A scene from "The Dance of Reality."

A scene from “The Dance of Reality.”

Our weekly round-up of new releases, ranked for your viewing pleasure, by their indispensability and watchability. Yes, we made up that word.

SEE IT NOW!

1. The Dance of Reality: A most welcome return by one of cinema’s true visionary madmen, Alejandro Jodorowsky, who finally has seen fit to create another enigmatic masterpiece after a 23-year hiatus (not that he hasn’t been busy writing graphic novels and other works in the meantime). This film has something to do with his philosophical notion that reality is completely subjective. Anyone who got the chance to see the recent doc Jodorowsky’s Dune, knows they can expect all sorts of stream-of-consciousness religious allegory and hallucinatory imagery. Giddy up!

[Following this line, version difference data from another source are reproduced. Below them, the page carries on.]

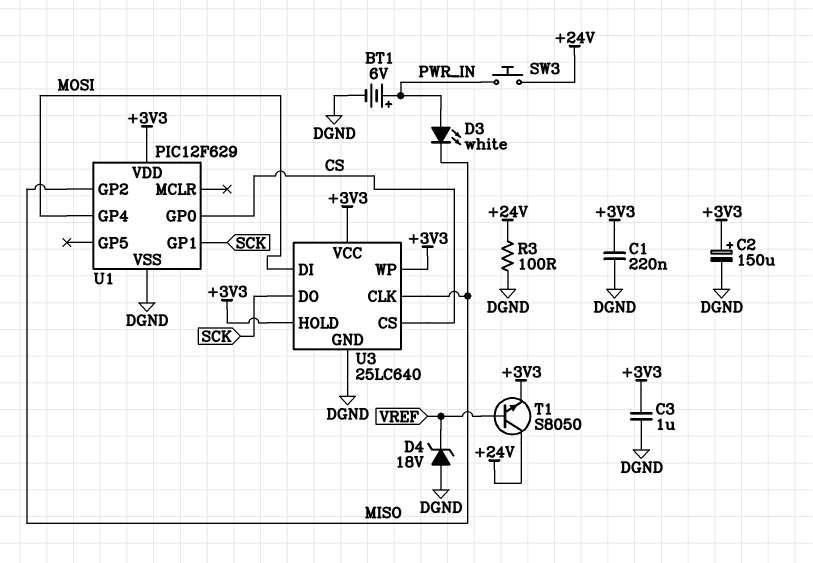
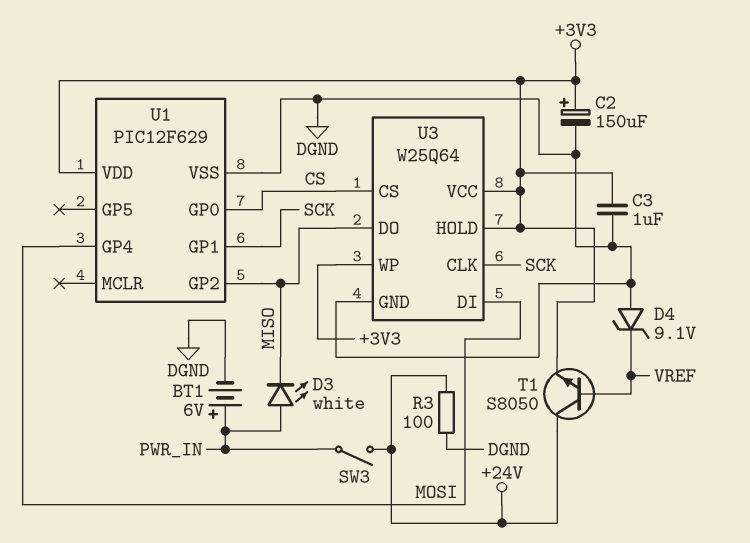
C1: 220nF (+3V3, DGND) -> none
D4: zener 18V (A DGND, K VREF) -> zener 9.1V (A DGND, K VREF)
SW3: button (+24V, PWR_IN) -> switch (+24V, PWR_IN)
U3: 25LC640 -> W25Q64
U3 pin CLK: MISO -> SCK
U3 pin DO: SCK -> MISO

Rotten Tomatoes Score: 90%

2. Cold in July: Sam Shepard has been flying from genre to genre the past couple of years — from Killing Them Softly to Mud to August: Osage County — so it should come as no surprise that the actor/playwright should find himself in Jim Mickle’s jet-black thriller about a family man (Michael C. Hall) who kills an intruder in his home one night, only to be terrorized by the man’s father (Shepard). Based on the early buzz, the film is brutally violent but seriously engaging.

Rotten Tomatoes Score: 90%

3. Ida: A gorgeously moving Polish film from filmmaker Pawel Pawlikowski concerning a young orphan woman at a post-war Polish nunnery (Agata Trzebuchowska) about to take her vows, before she meets her last surviving family member, a hard drinking aunt (Agata Kulesza), who informs her that she is, in fact, Jewish. Like Bergman’s devastating Wild Strawberries, the film’s simple premise belies the difficult, twisty emotional truths buried underneath.

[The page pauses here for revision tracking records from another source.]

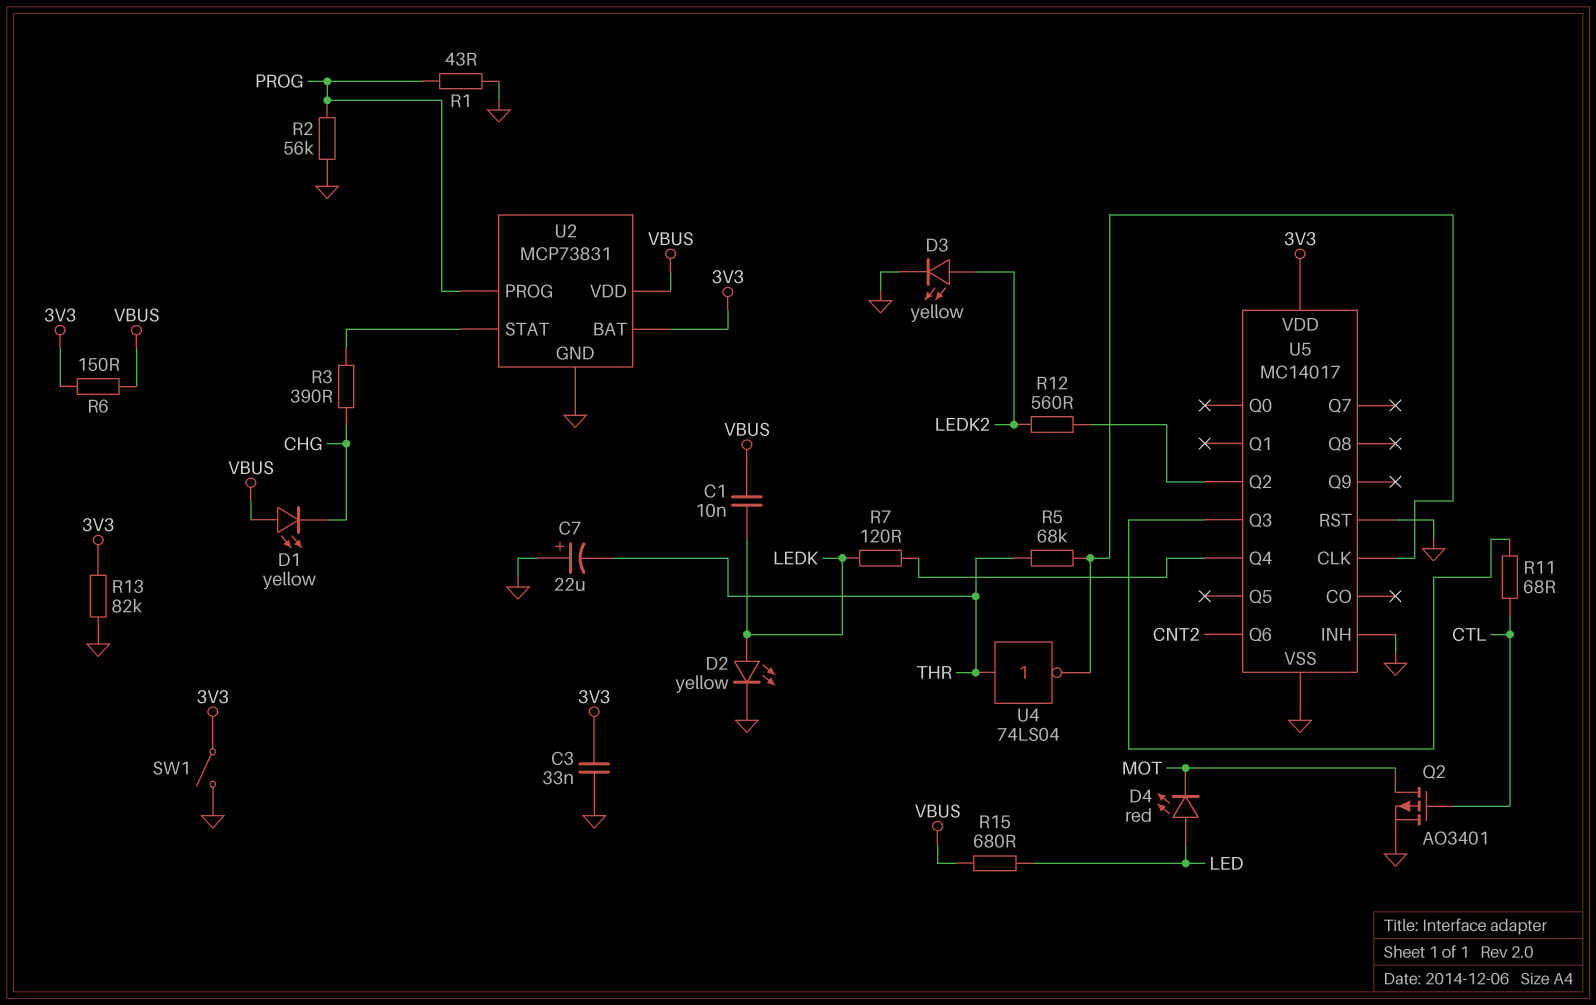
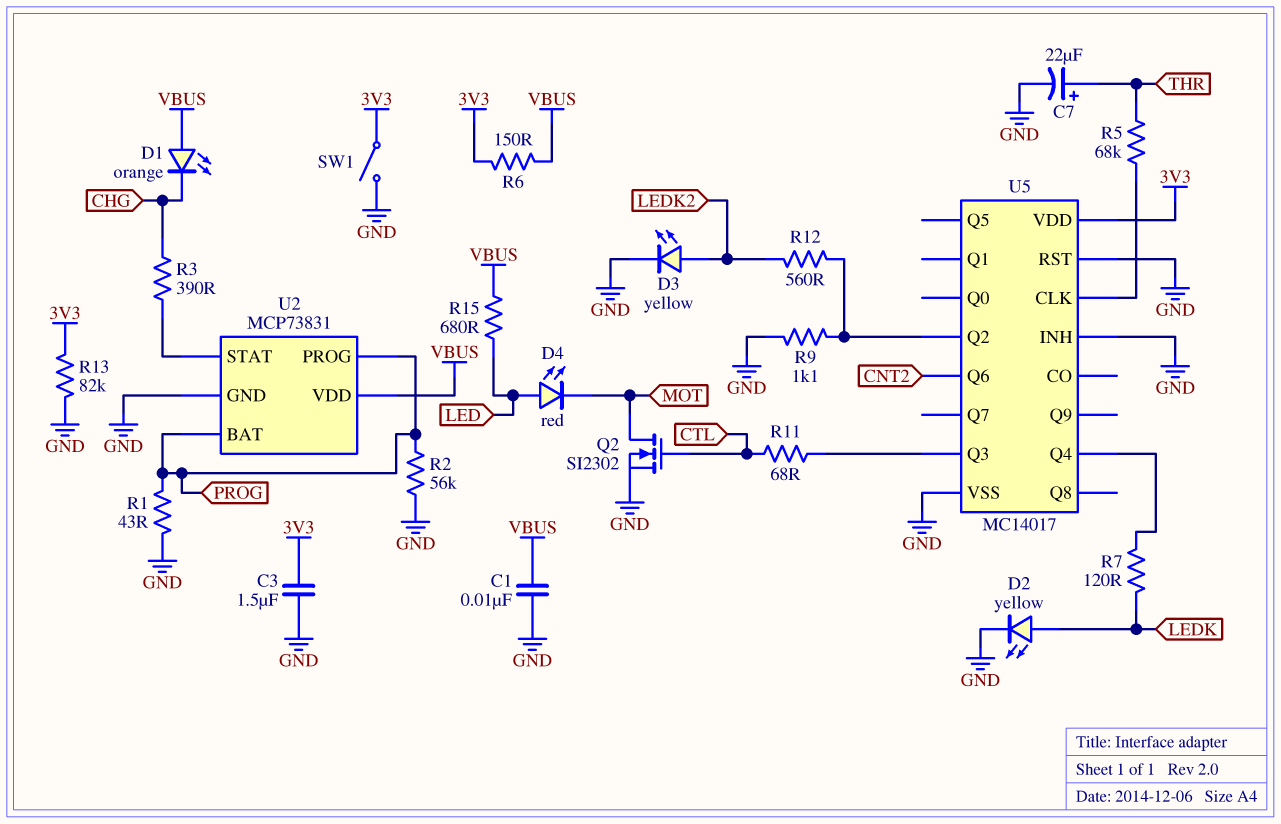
C1: 10nF (LEDK, VBUS) -> 10nF (GND, VBUS)
C3: 33nF (3V3, GND) -> 1.5uF (3V3, GND)
C7: 22uF (plus GND, minus THR) -> 22uF (plus THR, minus GND)
D1: LED yellow (A VBUS, K CHG) -> LED orange (A VBUS, K CHG)
Q2: PMOS AO3401 (G CTL, D MOT, S GND) -> NMOS SI2302 (G CTL, D MOT, S GND)
R9: none -> 1.1k (GND, U5/Q2)
U2 pin BAT: 3V3 -> PROG
U4: NOT 74LS04 (in THR, out U5/CLK) -> none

Rotten Tomatoes Score: 95%

FEEL FREE TO WAIT FOR DVD

1. Maleficent: Angelina Jolie returns from a lengthy sabbatical (her last live-action film was way back in 2010) to play the titular character, the villainess from “Sleeping Beauty.” It turns out, the evil witch started out a sweet and innocent girl, who was betrayed most cruelly and as a result got to wearing shimmering black capes and casting curses about all over the kingdom. As it’s a full-on Disney production, I believe we can expect all things to be eventually restored to glorious harmony and assume a serious bit of redemption for our witchy-poo.

Rotten Tomatoes Score: 44%

2. Chinese Puzzle: Romantic comedies transcend language and culture, you understand, so this French film about a man (Romain Duris) whose wife (Kelly Reilly) leaves him in Paris for someone more fetching in New York, which forces him to move there as well in order to be with their kids, appears to offer much in the way of whimsical humor. Wait, let me guess, is the film also some kind of sweet homage to New York being amazingly vibrant and wonderful? Oh, please, let’s do hope so.

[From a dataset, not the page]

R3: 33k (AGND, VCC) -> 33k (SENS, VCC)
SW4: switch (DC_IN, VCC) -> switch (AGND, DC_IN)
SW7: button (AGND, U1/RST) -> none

Rotten Tomatoes Score: 78%

SKIP IT ALTOGETHER

1. A Million Ways to Die in the West: Seth MacFarlane brings his usual arsenal of gross-out spectacles, dick jokes, and racial poking to this story about a nebbish sheep farmer (played by MacFarlane), who inadvertently runs afoul of the baddest outlaw in the territory (Liam Neesan), when he falls for the gangster’s beautiful and sharp-shootin’ wife (Charlize Theron). MacFarlane can be clever — and doesn’t he know it! — but as a live performer, he’s pretty weak, and the rest of his much more capable cast can’t do much with him so much in the spotlight.